To ongoing conversation,
a
For me, there was another resonance to the ending that isn't really touched upon.
It's late and I'm not sure that I can articulate it here but it's something to do with how our desire for (or reliance on) the linearity of a narrative, of knowing what is going to happen next is made problematic, even deeply disturbing, by the inevitability of the violence in these pieces.
We like to know what's going to happen next. We are eager for it. We feed off it. When Tim asks us near the start if it is ok if he goes on I didn't just say yes because I had assumed the essentially constructed nature of the character of 'The Author' that Tim was at that point embodying. It was also because I wanted to know what was going to happen next.
That moment - that question of whether we should go on. That was a warning, or a provocation, or a rehearsal.
Then we are led into a hall of mirrors where representation kind of collapses in on itself, as you say. We're watching a play set in the place where we are watching that play and it is about a play performed in that same theatre where we are watching the play again. Events in that play bleed out into real life. Violence begets violence. But also the violence that is implicit in that particular theatre and its history is reflected in what we are now seeing.
It's confusing. Deliberately so. But to me the suggestion was that theatre does not exist in a comfortable Other space where things like violence and horror can be represented without consequence. Theatre is part of the real world and when you represent that kind of violence within mimetic narrative theatre, you construct a means by which the unimaginable horror of those acts can be understood. Swallowed.
Which brings us back to Adrian's titillation and our greedy desire to know what's going to happen next.

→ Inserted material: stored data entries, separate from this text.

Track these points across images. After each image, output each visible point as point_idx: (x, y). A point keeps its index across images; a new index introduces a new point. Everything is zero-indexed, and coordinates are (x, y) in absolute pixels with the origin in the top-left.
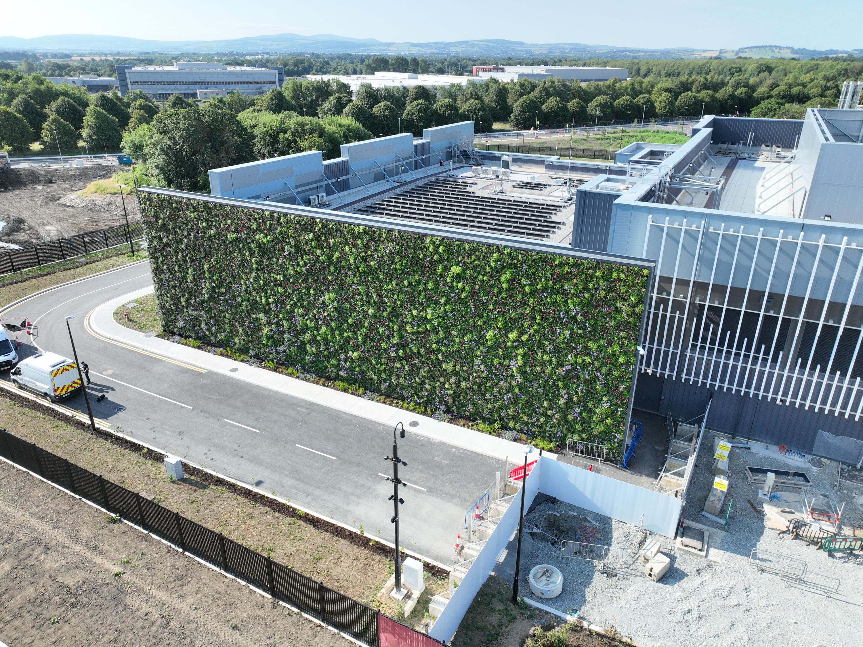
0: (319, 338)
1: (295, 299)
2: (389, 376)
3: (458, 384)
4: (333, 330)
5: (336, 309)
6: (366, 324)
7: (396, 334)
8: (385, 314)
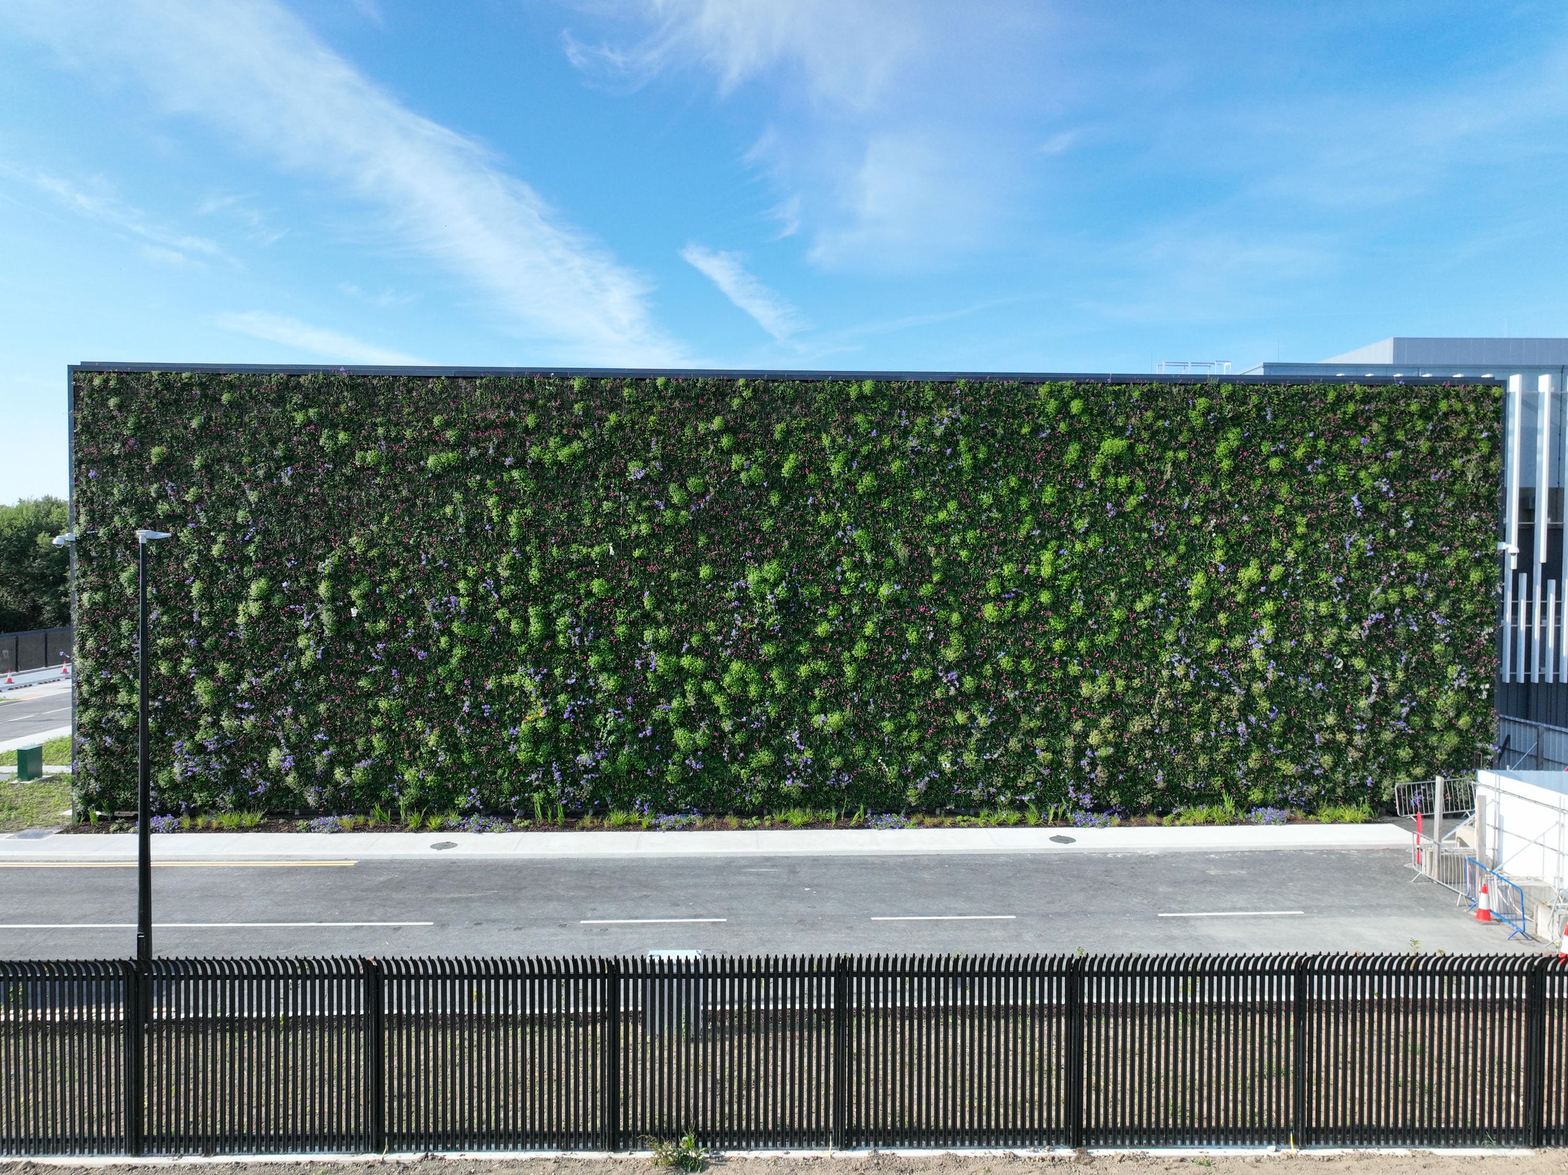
0: (718, 700)
1: (647, 602)
2: (933, 758)
3: (1120, 727)
4: (764, 667)
5: (781, 605)
6: (869, 629)
7: (955, 639)
8: (925, 590)
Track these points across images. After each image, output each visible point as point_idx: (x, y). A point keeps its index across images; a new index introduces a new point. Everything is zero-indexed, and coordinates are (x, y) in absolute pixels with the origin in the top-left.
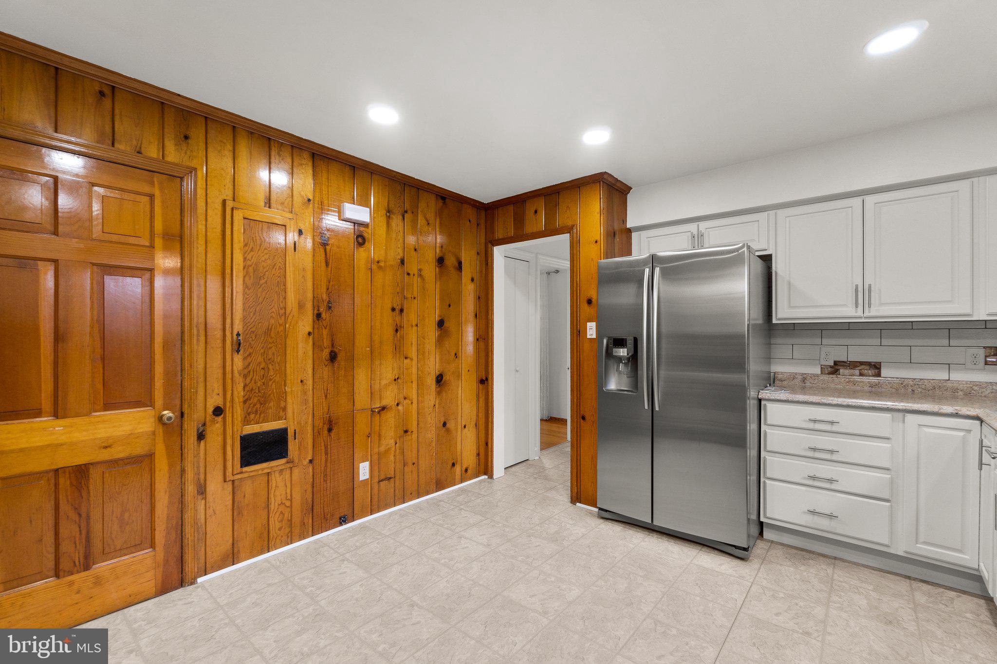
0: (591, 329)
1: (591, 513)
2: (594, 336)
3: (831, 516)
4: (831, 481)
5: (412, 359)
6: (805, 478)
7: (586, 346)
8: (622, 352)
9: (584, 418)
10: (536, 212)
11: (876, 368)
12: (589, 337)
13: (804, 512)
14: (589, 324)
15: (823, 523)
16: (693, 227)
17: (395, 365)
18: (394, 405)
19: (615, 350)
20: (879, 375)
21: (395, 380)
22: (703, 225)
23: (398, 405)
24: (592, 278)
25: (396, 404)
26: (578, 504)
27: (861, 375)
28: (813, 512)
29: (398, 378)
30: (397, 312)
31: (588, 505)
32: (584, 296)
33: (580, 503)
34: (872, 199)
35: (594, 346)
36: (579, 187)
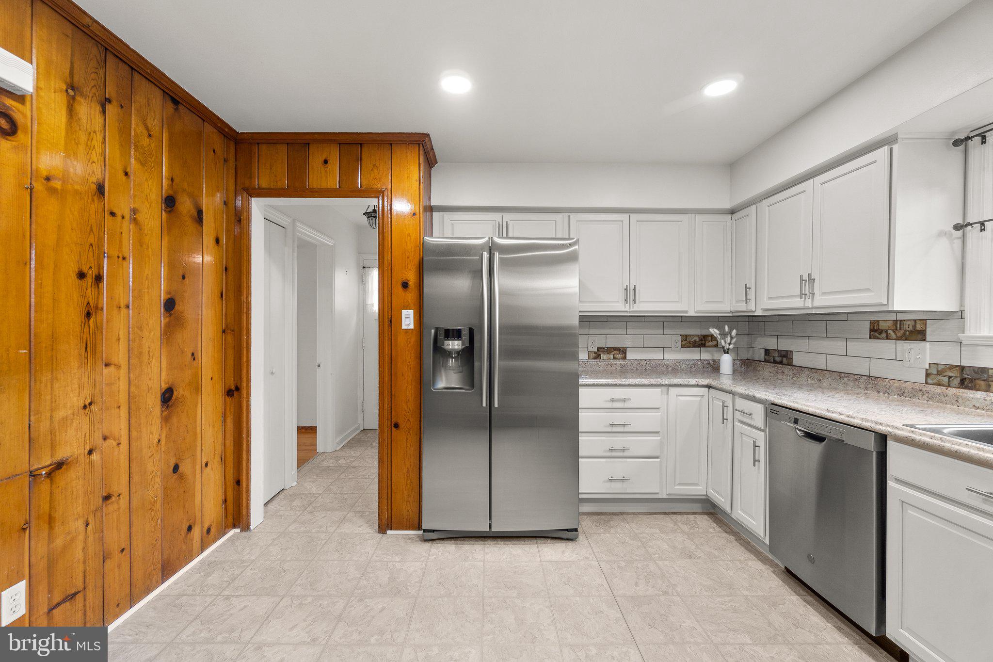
0: (408, 319)
1: (409, 538)
2: (412, 327)
3: (623, 480)
4: (624, 449)
5: (118, 367)
6: (605, 451)
7: (401, 339)
8: (455, 345)
9: (396, 426)
10: (326, 162)
11: (623, 351)
12: (404, 327)
13: (605, 482)
14: (404, 312)
15: (617, 487)
16: (497, 216)
17: (86, 379)
18: (82, 457)
19: (446, 342)
20: (625, 358)
21: (85, 407)
22: (508, 216)
23: (90, 452)
24: (408, 257)
25: (86, 451)
26: (389, 532)
27: (614, 358)
28: (611, 480)
29: (90, 404)
30: (90, 281)
31: (403, 529)
32: (398, 278)
33: (391, 529)
34: (634, 217)
35: (413, 338)
36: (391, 144)
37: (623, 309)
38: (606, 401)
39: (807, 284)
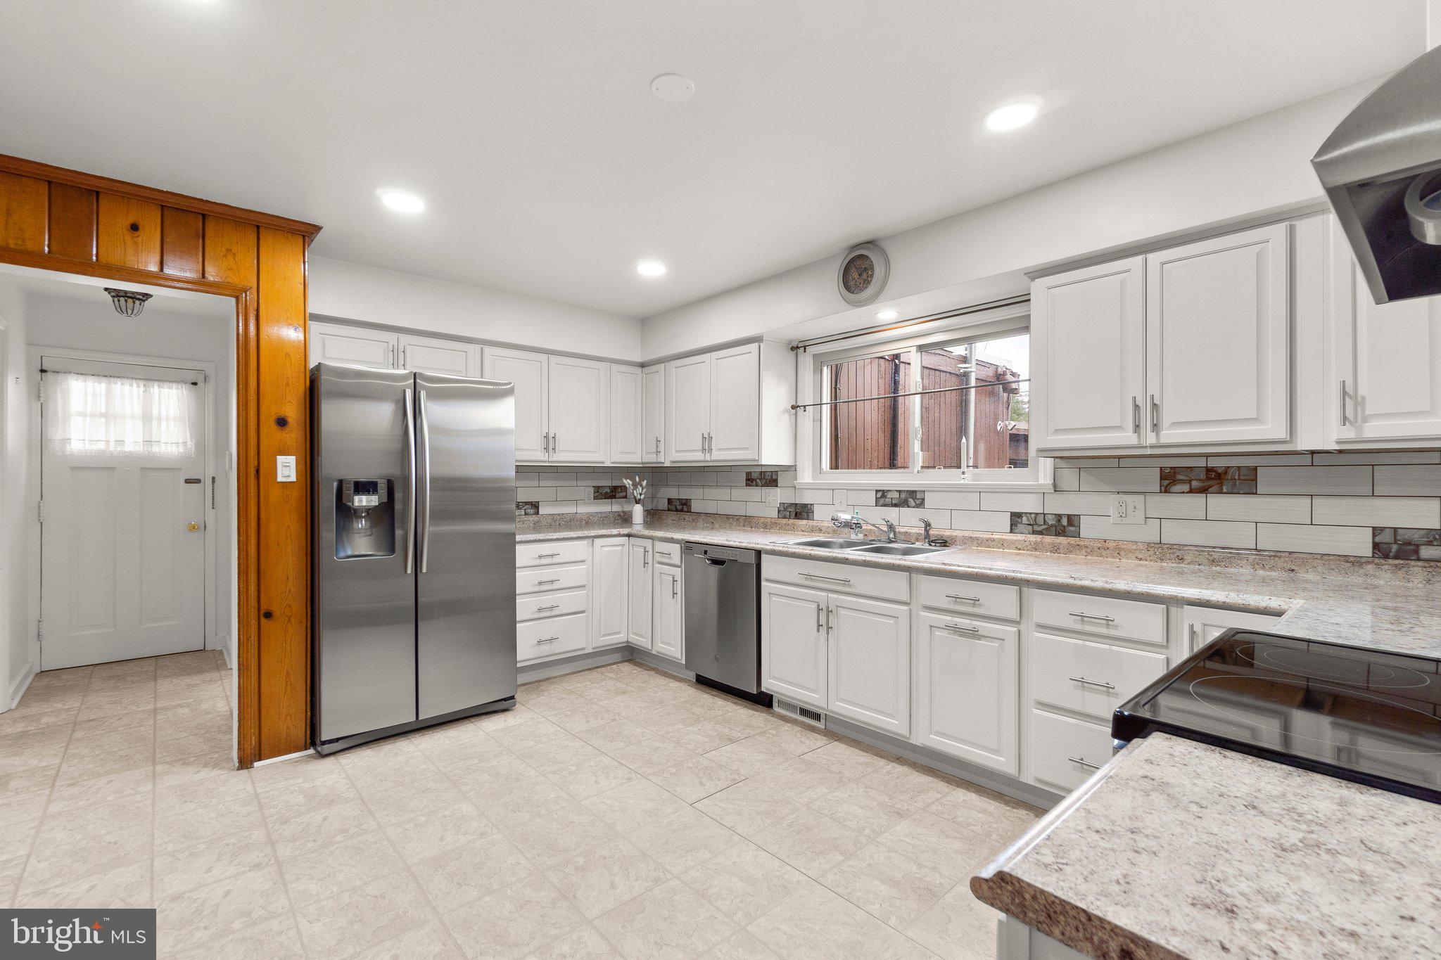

We know that Tim is inventing something horrible. He is putting new images into the world. He is making horrible things happen. We could ask him to stop. The lights even go out - only a few people would know it was us. Or we could walk out. But we don't because we want to know what happens next.
And our horror at what he is describing is always compromised by the pleasure of following that narrative thread. The pleasure and the horror become part of the same thing.
And that narrative pleasure I think begins to structure the way we view real horror. In the media, in our own heads, we represent it. We make it comprehensible through imposing structure upon it and we want to find out what happens next. It drives us not only into normalising the atrocious but into (potentially) willing it on in order to find out what will happen. We don't try (or even hope) for its end.
And like Tim says at the end, no one may get hurt by our actions, but we are contributing to a world in which our attitudes to horror and violence are normalised. Made all too appetizingly swallowable. A tragedy has barely begun before someone has suggested with relish what a good film it will make.
In that sense I think the piece that it reminds me of most is Ridiculusmus' brilliant Tough Time, Nice Time.
It equally involved a whole lot of talking and very little doing, equally involved a lot of description of fictions and atrocities, it equally had you laughing and grimacing. And it left me equally disturbed as to what it does to be drenched in so much second-hand violence.
With The Author though I did feel the real punch-in-the-gut accusation, sitting in that moment of darkness. How far would that scene have needed to go for me to have said anything? It's not a nice thought.